• [Directive] Transcribe the data exactly, omitting whatever pictures it holds.

The data section start

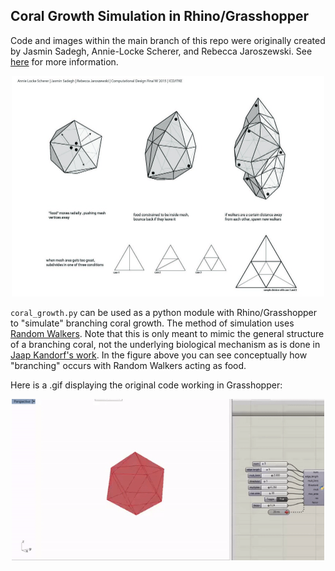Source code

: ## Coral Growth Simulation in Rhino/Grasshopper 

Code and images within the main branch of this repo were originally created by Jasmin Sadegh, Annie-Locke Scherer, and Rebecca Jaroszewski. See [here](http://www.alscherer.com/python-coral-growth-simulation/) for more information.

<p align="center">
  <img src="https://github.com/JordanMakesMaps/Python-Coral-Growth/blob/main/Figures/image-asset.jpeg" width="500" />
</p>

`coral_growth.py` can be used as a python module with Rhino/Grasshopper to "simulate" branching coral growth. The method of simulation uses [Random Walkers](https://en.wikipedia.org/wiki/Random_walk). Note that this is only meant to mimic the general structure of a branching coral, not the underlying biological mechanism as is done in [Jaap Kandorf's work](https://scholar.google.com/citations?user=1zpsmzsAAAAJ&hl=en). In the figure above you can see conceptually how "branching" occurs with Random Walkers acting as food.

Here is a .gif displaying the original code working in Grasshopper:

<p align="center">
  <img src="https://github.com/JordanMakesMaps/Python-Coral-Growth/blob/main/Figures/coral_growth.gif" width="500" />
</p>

The data section end

• [Output for this task]
Source code

: ## Coral Growth Simulation in Rhino/Grasshopper 

Code and images within the main branch of this repo were originally created by Jasmin Sadegh, Annie-Locke Scherer, and Rebecca Jaroszewski. See [here](http://www.alscherer.com/python-coral-growth-simulation/) for more information.

<p align="center">
  <img src="https://github.com/JordanMakesMaps/Python-Coral-Growth/blob/main/Figures/image-asset.jpeg" width="500" />
</p>

`coral_growth.py` can be used as a python module with Rhino/Grasshopper to "simulate" branching coral growth. The method of simulation uses [Random Walkers](https://en.wikipedia.org/wiki/Random_walk). Note that this is only meant to mimic the general structure of a branching coral, not the underlying biological mechanism as is done in [Jaap Kandorf's work](https://scholar.google.com/citations?user=1zpsmzsAAAAJ&hl=en). In the figure above you can see conceptually how "branching" occurs with Random Walkers acting as food.

Here is a .gif displaying the original code working in Grasshopper:

<p align="center">
  <img src="https://github.com/JordanMakesMaps/Python-Coral-Growth/blob/main/Figures/coral_growth.gif" width="500" />
</p>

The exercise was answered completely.